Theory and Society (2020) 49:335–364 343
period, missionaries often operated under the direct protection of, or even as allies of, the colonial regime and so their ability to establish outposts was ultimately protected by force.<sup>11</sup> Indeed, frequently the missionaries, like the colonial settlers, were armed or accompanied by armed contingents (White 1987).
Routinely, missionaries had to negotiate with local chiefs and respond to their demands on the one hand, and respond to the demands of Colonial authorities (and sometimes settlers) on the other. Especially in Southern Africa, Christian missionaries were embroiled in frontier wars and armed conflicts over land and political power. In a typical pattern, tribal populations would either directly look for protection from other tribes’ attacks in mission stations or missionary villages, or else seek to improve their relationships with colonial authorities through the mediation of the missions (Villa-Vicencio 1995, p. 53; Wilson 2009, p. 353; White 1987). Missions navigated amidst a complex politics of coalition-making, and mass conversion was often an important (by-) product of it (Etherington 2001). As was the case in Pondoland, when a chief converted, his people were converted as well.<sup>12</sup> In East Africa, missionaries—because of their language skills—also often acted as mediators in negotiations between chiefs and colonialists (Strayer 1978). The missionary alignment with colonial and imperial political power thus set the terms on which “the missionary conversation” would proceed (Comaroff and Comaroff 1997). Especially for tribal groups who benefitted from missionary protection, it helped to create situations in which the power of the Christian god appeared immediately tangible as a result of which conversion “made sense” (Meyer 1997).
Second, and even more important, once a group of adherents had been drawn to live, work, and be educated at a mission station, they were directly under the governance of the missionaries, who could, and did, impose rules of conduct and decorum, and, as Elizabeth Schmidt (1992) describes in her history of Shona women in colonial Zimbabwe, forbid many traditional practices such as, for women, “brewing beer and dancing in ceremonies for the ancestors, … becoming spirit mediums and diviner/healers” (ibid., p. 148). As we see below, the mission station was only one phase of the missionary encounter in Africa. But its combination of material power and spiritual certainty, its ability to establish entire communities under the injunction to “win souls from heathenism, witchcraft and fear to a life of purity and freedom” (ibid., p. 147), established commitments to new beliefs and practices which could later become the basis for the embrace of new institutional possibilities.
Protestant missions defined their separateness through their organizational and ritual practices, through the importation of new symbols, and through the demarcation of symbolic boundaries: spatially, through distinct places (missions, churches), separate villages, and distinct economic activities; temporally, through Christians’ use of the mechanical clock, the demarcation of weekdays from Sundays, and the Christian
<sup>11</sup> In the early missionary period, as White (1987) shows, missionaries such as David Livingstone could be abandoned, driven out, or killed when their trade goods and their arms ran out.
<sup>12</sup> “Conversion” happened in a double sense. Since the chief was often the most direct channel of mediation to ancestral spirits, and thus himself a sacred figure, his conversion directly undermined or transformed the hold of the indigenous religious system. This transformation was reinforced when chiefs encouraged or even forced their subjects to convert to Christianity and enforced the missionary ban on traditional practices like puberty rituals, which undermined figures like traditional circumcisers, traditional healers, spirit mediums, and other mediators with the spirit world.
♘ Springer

******************************

Out of the material above, output word for word the line with "Second, and even", the line with "<sup>11</sup> In the", and all lines between them, with nothing else.

Second, and even more important, once a group of adherents had been drawn to live, work, and be educated at a mission station, they were directly under the governance of the missionaries, who could, and did, impose rules of conduct and decorum, and, as Elizabeth Schmidt (1992) describes in her history of Shona women in colonial Zimbabwe, forbid many traditional practices such as, for women, “brewing beer and dancing in ceremonies for the ancestors, … becoming spirit mediums and diviner/healers” (ibid., p. 148). As we see below, the mission station was only one phase of the missionary encounter in Africa. But its combination of material power and spiritual certainty, its ability to establish entire communities under the injunction to “win souls from heathenism, witchcraft and fear to a life of purity and freedom” (ibid., p. 147), established commitments to new beliefs and practices which could later become the basis for the embrace of new institutional possibilities.
Protestant missions defined their separateness through their organizational and ritual practices, through the importation of new symbols, and through the demarcation of symbolic boundaries: spatially, through distinct places (missions, churches), separate villages, and distinct economic activities; temporally, through Christians’ use of the mechanical clock, the demarcation of weekdays from Sundays, and the Christian
<sup>11</sup> In the early missionary period, as White (1987) shows, missionaries such as David Livingstone could be abandoned, driven out, or killed when their trade goods and their arms ran out.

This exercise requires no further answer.